Their work was published in the Jan. 16 edition of the Journal of Biological Chemistry.
A product of macrophages, the enzyme, MT1-MMP, is released at injury sites to help the healing process. But, when diseases exist such as atherosclerosis, the enzymes may be released over a prolonged period of time and actually become part of the disease process.
Drs. Xiong and Baxter found that MT1-MMP degrades the protein elastin in the vessel wall, leaving it brittle like a stretched-out rubber band.
|Timothy Baxter, M.D., left, and Wanfen Xiong, M.D., Ph.D.|
An aortic aneurysm is an abnormal bulge or "ballooning" in the wall of an artery, which may burst from the weakening of the vessel wall. Currently, the only way to treat aortic aneurysms is by surgical intervention. Drs. Xiong and Baxter research ways to detect aneurysms earlier and treat them with drugs before surgical repair is necessary.

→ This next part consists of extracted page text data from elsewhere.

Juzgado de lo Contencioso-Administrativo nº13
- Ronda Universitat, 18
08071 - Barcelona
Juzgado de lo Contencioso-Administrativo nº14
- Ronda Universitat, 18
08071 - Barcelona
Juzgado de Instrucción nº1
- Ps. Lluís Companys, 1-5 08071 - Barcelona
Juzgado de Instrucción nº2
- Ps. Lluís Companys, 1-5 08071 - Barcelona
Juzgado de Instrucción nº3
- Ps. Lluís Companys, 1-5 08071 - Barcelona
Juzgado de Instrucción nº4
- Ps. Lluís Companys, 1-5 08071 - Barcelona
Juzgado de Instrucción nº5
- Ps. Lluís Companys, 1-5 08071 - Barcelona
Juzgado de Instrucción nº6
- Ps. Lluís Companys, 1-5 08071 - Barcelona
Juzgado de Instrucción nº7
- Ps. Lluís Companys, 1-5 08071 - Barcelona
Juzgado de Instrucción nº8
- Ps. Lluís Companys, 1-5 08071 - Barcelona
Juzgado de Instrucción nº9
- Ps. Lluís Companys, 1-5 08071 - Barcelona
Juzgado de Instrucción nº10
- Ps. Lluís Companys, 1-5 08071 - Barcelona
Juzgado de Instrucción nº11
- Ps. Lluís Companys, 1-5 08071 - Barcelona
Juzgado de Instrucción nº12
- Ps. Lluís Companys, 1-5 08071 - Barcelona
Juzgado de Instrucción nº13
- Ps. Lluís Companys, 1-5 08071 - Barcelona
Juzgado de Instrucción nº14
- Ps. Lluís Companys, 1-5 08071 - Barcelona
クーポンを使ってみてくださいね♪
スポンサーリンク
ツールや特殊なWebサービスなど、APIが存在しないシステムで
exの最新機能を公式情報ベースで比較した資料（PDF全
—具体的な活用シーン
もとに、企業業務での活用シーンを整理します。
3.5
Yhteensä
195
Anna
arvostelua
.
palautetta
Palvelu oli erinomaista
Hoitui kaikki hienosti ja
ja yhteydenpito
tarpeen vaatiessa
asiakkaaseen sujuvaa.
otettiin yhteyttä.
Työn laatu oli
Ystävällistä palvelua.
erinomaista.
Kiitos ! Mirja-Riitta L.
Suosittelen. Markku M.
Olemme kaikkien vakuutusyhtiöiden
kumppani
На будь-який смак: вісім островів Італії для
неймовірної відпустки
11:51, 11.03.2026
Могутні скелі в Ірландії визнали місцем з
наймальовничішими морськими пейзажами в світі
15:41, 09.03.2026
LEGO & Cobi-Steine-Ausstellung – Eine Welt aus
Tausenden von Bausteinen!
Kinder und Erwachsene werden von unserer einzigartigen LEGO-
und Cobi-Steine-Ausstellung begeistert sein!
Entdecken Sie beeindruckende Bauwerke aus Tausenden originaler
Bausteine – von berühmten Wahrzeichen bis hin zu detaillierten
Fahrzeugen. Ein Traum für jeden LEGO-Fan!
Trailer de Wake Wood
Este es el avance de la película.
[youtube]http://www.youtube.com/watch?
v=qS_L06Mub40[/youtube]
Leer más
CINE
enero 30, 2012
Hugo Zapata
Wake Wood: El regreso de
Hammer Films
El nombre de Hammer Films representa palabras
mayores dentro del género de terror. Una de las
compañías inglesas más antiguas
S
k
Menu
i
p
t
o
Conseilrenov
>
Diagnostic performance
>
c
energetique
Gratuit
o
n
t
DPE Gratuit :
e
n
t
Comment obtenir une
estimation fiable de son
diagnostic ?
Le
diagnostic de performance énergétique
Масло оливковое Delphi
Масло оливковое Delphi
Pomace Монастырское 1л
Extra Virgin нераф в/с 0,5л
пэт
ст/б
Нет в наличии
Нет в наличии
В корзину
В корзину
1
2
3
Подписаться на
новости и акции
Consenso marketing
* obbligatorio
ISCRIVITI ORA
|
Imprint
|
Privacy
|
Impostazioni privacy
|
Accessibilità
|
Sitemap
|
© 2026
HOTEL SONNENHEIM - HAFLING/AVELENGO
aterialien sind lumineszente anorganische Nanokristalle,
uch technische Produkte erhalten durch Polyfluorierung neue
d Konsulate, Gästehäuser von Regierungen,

Their research is funded by a $1.5 million grant from the U.S. Department of Health and Human Services. They are seeking a renewal to continue this research
"Our goal is to develop medical treatments for small aneurysms, as well as markers to identify them at earlier stages," Dr. Baxter said. "Doing that would lower the anxiety levels of patients with small, but growing aneurysms and improve the medical outcomes of this common and potentially deadly disease."
The research has applications such as emphysema, skin diseases, arthritis and dementia, Dr. Baxter said.